> [Text passage]

The new Profit Sharing Formula introduced by The Ministry of Mines has upset miners in India. While they contest that The New Legislation will wipe off The Industry, The Government Strongly Believes otherwise. Who’s The one Joking?
Issue Date - 03/02/2011
 
After having displayed a laggard approach on the need of a more contemporary mining policy for years together, the government appears to have woken up and has shown great urgency in bringing out a new mining policy that promises to address mining-related concerns of most stakeholders. The new proposal, titled ‘The Mines and Minerals (Development and Regulation) Bill, 2010’, is an amendment to the MMDR Act, 1957, and has been approved by the cabinet to be put before the Parliament.

The new legislation, as the government claims, aims to open up the country’s resources to foreign and local private investment and increase the benefits from mining to local communities. The contours of the new bill make it mandatory for mining companies to give 26% of their net profit as compensation to locals displaced by the projects. The goals laid out by the government in drafting the legislation are wide-reaching and, in some cases, do seem uncompromising. “We are trying to give enough options to the local community by giving them a recurring financial compensation. It’s not a compensation for their land, it is to enable them to do something different. We cannot, sitting in government or industry, decide somebody’s way of life. All we can do is empower them,” says S. Vijay Kumar, Secretary, Department of Mines. The expansion of mining in India is key towards maintaining the GDP and export growth of the country. In a recent interaction with a parliamentary panel, Mines Minister B. K. Handique asserted that the share of mining sector to the country’s GDP, which currently stands between 2.5% and 3%, is poised to increase substantially. To be exact, as industry movements suggest, it could contribute around 5% by the year 2020.

However, talking about the present, despite the geologically established presence of huge mineral reserves in the country, the current scenario of mining in India is rather disappointing. Considering that the mining and construction equipment industry volume is around 40,000 to 45,000 units per annum amounting to a turnover of $2.6 billion to $3.1 billion, the Indian industry is in its nascent stage as compared to the $75 billion global market. Moreover, as per official estimates, out of the 5.75 lakh sq km available in India with potential minerals, only 75,000 sq kms have been explored in detail so far. Not to forget, the battle between the mining companies and the people displaced by their projects have contributed in a big way for this poor show. While neither the existing spotty government mechanism nor the mining industry has been able to provide any relief to the lives of those affected by earlier projects, the question remains, will the new bill be able to resolve these battles?

> [Available data]
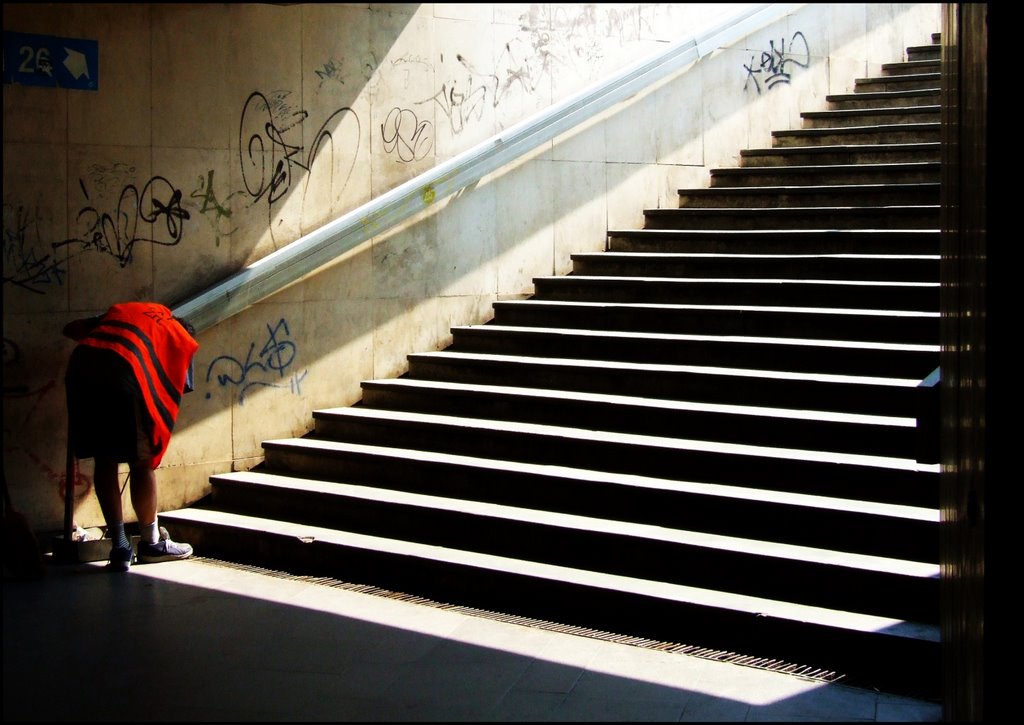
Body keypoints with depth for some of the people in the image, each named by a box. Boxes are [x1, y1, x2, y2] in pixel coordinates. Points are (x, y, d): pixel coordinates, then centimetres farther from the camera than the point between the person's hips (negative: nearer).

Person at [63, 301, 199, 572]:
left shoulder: (125, 309, 34)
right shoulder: (182, 341, 22)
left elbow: (71, 329, 34)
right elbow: (173, 394, 16)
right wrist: (157, 436, 29)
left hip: (80, 364, 5)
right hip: (123, 374, -4)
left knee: (104, 460, 15)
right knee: (142, 462, 12)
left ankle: (120, 548, 17)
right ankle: (151, 543, 25)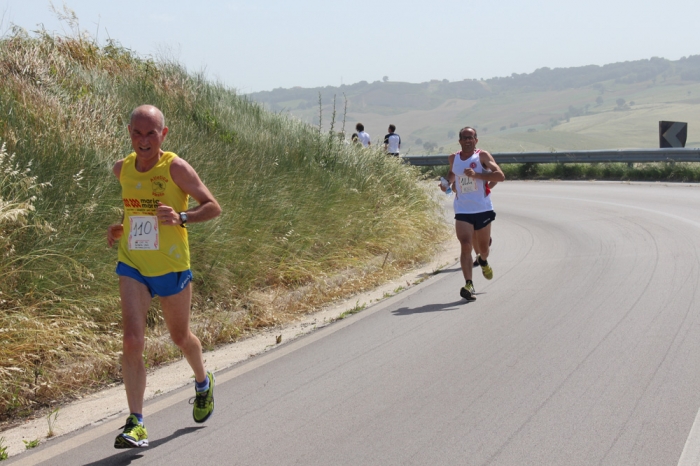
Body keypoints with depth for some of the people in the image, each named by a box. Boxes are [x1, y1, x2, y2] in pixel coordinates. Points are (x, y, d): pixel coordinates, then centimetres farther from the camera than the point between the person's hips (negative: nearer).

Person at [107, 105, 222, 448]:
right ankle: (136, 424, -11)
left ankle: (203, 382, 50)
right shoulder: (122, 169, 3)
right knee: (132, 340, -14)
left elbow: (213, 207, -12)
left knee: (180, 337, 17)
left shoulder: (176, 168, -13)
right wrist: (120, 227, 5)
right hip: (132, 265, 3)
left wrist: (181, 217, -30)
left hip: (171, 267, -3)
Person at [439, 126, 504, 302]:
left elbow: (500, 175, -16)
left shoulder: (482, 156, -6)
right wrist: (447, 183, 6)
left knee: (483, 247, 14)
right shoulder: (453, 158, 6)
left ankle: (483, 261, 51)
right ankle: (468, 284, -21)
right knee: (465, 245, -16)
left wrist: (476, 175, -25)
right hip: (462, 211, 1)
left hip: (483, 209, -1)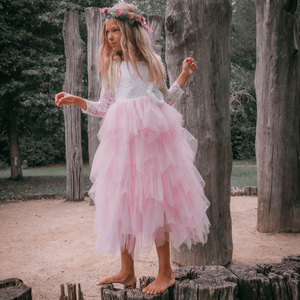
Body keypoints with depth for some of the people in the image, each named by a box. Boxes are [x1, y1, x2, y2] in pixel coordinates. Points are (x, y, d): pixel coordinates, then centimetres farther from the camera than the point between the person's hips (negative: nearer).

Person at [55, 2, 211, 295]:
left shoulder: (152, 61, 11)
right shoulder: (111, 67, 15)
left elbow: (165, 99, 19)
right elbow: (105, 108, 17)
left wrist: (184, 75, 9)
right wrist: (75, 100, 9)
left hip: (153, 136, -2)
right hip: (122, 138, 3)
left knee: (154, 201, -5)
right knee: (123, 203, 1)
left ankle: (165, 272, 5)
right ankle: (126, 271, 13)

> [Apply what you read]
- 1) Rewrite the mining article from "Issue Date - 03/02/2011" through "before the Parliament.", renaming "cabinet" to "union cabinet".
- 2) Write what comes next in the article on India's new mining bill, picking up after its final sentence.
The items have nothing to do with the mining article.

> [Answers by task]
- 1)
Issue Date - 03/02/2011
 
After having displayed a laggard approach on the need of a more contemporary mining policy for years together, the government appears to have woken up and has shown great urgency in bringing out a new mining policy that promises to address mining-related concerns of most stakeholders. The new proposal, titled ‘The Mines and Minerals (Development and Regulation) Bill, 2010’, is an amendment to the MMDR Act, 1957, and has been approved by the union cabinet to be put before the Parliament.

- 2)
Miners, who have recently emerged from a commodity slump, are disturbed with the new profit-sharing formula. The reason, they say, is that 26% is a big add-on to the existing long list of taxes, charges and other requirements [Under current regulation (MMDR only) miners need to pay permit fee (Rs.5–20/km), prospecting fee (Rs.0.50–Rs.5 per hectare), fees for mining lease (Rs.1,500), surface rent (state-wise variable), dead rent (variable), royalty (mineral-wise variable), stamp duty (state-wise variable between Rs.500–Rs.50,000). Besides, miners also need to bear various charges under the Indian Forest Act, Environment Protection Act, Labour Welfare Fund, Income Tax Act, and of course, under the unofficial grease-the-babu-corruption act]. While the industry contests that royalty linked contribution by mining companies is the best way to deliver justice to affected people, the government remains firm on its stand to ensure that miners give tribals and other affected sects of the population a share of the profits. Claiming that the government’s stand may demotivate miners in India, R. K. Sharma, Secretary General, Federation of Indian Mineral Industries (FIMI) asks, “In mining, the level of expenditure in exploration is so high that it is not necessary that you come out worthy year after year. If the government is asking for 26% of net profits where the chance of discovery is 1:100, who will come to (invest in) this country?”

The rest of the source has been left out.